> _検討用本文_
- - -

演題 糖質C13-NMRデ−タベースの作成
発表者
(所属)
吉野 輝雄
(国際基督教大学・理)
連絡先 〒181 三鷹市大沢 3−10−2 国際基督教大学理学科化学教室
TEL: 0422-33-3281 e-mail:
キーワード 13C-NMR, 1H-NMR, Database, Carbohydrates, FileMaker pro
開発意図
適用分野
期待効果
特徴など
糖質13C-NMRデータをファイルメーカーpro(クラリス社)を用いて作成した。 既報の1H-NMRデータベースとの姉妹版で、データの保存管理・検索・ソート 機能の他、NMRデータと化学構造式との組合わせ表示、統計処理が可能。 また、13C-と1H-NMRデータの組合せ表示ができる。
環境 適応機種名 Macintoshコンピュータ(CPU86020以降の上位機種)   
OS 名 Kanji Talk 7.5   
ソース言語 FileMaker proの定義コマンドを利用   
周辺機器   
流通形態
右のいずれ
かに○をつけ
てください)

- - -

> _演習課題_
A. 糖質13C-NMRデータベースの紹介文によると、このデータベースの作成にはどのソフトウェアが使われましたか。
B. 糖質13C-NMRデータベースの紹介文で「キーワード」として挙げられている語をすべて列挙してください。
C. 糖質13C-NMRデータベースの紹介文を、最後に示された文の後から書き継いでください。

> _収集データ_

- - -

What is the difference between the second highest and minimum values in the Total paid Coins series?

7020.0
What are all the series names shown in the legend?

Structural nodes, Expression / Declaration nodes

- - -

> _課題の解答_
A. ファイルメーカーpro（クラリス社）

B. 13C-NMR、1H-NMR、Database、Carbohydrates、FileMaker pro

C.
  • ◎化学ソフトウェア学会の
    無償利用ソフトとする
  • 独自に配布する
  • ソフトハウス、出版社等から市販
  • ソフトの頒布は行わない
  • その他
  • 未定
具体的方法

1.はじめに

 糖質研究活動を支援する実用的な糖質1H-NMRパーソナルデータベース("H1-NMR GlycoData")をカード型データベースソフト・ファイルメーカーpro Ver 2.1(クラリス社)を用いて作成し発表した[1]。今回、その姉妹版ともいえる 糖質13C-NMRデータベースを作成し、1H-NMRデータと組み合わせ利用する機能を加えたのでここに報告する。      

2.機能と特徴

 基本的な機能と特徴は、糖質1H-NMR版[1]と同様である。要約すると、
1. 糖質13C-NMRデータ(化学シフト値)を測定条件、文献とともにデータベースとして保存管理する。
2. NMRデータを糖質構造式と組み合わせ視覚的に表示する。
3. ファイルメーカーpro(以下、FMと略す)のすぐれた操作性、検索・ソート機能、フィールドの追加、表示レイアウトの変更・追加等を最大限に活用する。
4. 検索されたデータ(化学シフト値)について、平均値、最大最小値、標準偏差値等の統計処理計算を自動的に行い、その結果を一覧表示する。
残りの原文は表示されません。